__Exercise directions__: Your answer should be one number: how many lines of the data include the string "memory"?

__Given records__:
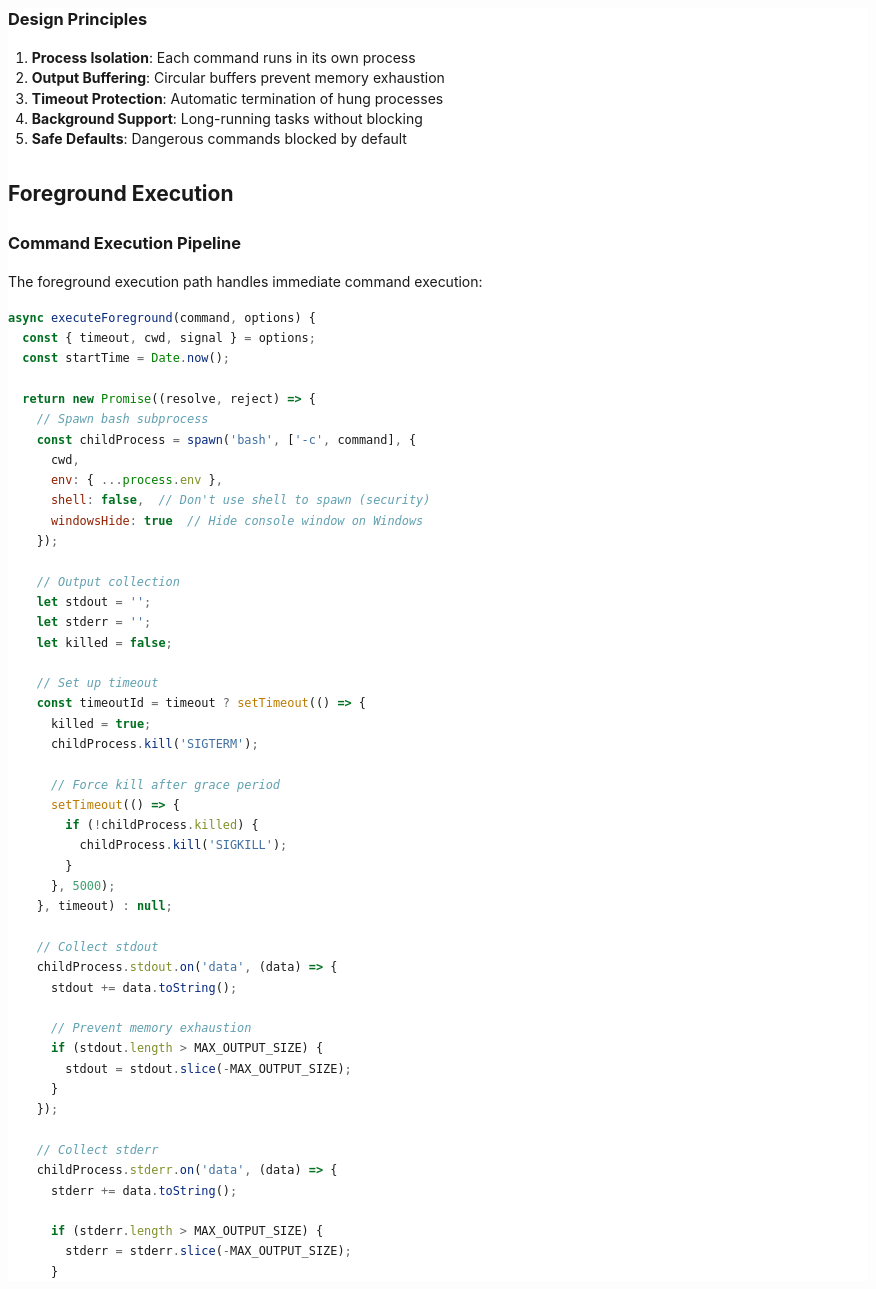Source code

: ### Design Principles

1. **Process Isolation**: Each command runs in its own process
2. **Output Buffering**: Circular buffers prevent memory exhaustion
3. **Timeout Protection**: Automatic termination of hung processes
4. **Background Support**: Long-running tasks without blocking
5. **Safe Defaults**: Dangerous commands blocked by default

## Foreground Execution

### Command Execution Pipeline

The foreground execution path handles immediate command execution:

```javascript
async executeForeground(command, options) {
  const { timeout, cwd, signal } = options;
  const startTime = Date.now();

  return new Promise((resolve, reject) => {
    // Spawn bash subprocess
    const childProcess = spawn('bash', ['-c', command], {
      cwd,
      env: { ...process.env },
      shell: false,  // Don't use shell to spawn (security)
      windowsHide: true  // Hide console window on Windows
    });

    // Output collection
    let stdout = '';
    let stderr = '';
    let killed = false;

    // Set up timeout
    const timeoutId = timeout ? setTimeout(() => {
      killed = true;
      childProcess.kill('SIGTERM');

      // Force kill after grace period
      setTimeout(() => {
        if (!childProcess.killed) {
          childProcess.kill('SIGKILL');
        }
      }, 5000);
    }, timeout) : null;

    // Collect stdout
    childProcess.stdout.on('data', (data) => {
      stdout += data.toString();

      // Prevent memory exhaustion
      if (stdout.length > MAX_OUTPUT_SIZE) {
        stdout = stdout.slice(-MAX_OUTPUT_SIZE);
      }
    });

    // Collect stderr
    childProcess.stderr.on('data', (data) => {
      stderr += data.toString();

      if (stderr.length > MAX_OUTPUT_SIZE) {
        stderr = stderr.slice(-MAX_OUTPUT_SIZE);
      }
```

__The answer__: 2